Saved data entries:
╔══

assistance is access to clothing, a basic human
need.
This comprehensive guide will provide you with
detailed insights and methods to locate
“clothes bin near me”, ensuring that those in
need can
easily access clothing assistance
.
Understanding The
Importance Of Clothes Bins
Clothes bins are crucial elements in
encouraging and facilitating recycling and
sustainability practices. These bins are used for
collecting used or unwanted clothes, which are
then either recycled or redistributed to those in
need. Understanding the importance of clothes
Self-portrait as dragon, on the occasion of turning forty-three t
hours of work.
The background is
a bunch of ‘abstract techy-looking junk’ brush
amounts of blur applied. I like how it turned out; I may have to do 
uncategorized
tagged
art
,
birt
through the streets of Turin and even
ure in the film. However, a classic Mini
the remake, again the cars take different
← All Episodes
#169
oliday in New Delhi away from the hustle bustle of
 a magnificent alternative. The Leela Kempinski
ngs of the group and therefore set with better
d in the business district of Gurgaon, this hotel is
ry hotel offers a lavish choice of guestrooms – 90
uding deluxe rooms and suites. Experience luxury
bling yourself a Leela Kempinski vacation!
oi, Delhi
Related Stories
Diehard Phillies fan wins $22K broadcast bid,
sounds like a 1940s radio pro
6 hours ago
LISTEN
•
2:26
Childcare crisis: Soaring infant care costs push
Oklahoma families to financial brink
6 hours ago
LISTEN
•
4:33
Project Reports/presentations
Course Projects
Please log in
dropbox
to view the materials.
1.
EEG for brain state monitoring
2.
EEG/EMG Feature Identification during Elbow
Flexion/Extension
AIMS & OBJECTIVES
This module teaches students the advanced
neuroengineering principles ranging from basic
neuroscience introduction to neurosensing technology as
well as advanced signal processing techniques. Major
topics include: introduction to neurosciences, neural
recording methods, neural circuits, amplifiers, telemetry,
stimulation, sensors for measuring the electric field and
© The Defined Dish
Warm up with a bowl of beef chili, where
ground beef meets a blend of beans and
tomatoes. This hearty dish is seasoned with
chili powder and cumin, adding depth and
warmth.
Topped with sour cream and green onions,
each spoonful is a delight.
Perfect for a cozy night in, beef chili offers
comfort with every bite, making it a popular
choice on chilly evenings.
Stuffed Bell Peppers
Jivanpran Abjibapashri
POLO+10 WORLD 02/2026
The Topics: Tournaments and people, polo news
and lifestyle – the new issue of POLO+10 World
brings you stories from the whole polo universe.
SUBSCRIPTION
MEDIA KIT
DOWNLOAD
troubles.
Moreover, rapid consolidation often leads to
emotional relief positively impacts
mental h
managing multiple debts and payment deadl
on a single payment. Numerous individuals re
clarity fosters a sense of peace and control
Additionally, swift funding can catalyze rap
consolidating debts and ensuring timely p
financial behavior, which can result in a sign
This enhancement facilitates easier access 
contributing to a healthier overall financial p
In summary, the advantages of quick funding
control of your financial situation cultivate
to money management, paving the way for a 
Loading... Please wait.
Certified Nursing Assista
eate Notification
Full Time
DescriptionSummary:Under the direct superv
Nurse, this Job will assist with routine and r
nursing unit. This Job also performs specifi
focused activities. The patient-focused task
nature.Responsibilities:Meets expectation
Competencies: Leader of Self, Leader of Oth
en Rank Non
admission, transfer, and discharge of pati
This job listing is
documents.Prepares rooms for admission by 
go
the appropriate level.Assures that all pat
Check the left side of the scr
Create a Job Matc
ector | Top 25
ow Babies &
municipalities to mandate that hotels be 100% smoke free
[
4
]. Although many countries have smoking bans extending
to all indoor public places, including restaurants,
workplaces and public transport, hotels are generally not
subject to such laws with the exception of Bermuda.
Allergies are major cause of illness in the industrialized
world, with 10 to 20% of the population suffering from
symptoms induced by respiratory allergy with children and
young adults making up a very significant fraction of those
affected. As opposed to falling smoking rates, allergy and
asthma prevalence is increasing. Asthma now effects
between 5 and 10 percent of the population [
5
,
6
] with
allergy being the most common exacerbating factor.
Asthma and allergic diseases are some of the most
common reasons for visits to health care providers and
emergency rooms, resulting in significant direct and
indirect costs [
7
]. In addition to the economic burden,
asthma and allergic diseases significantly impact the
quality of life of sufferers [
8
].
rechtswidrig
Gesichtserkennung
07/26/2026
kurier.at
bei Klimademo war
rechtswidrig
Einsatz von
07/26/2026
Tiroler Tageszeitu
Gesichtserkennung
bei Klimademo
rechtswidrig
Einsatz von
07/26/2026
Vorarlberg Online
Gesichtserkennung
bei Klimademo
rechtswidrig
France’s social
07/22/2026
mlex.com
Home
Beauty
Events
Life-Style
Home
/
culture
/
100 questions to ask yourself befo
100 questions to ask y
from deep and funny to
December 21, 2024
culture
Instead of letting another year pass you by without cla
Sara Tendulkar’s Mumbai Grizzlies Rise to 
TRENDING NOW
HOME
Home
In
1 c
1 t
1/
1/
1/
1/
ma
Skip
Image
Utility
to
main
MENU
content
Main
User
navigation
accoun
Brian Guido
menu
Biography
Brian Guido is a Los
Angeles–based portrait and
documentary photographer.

╚══

* Required action
Look through the entries above and list every line containing "payment".

* Exercise answer
managing multiple debts and payment deadl
on a single payment. Numerous individuals re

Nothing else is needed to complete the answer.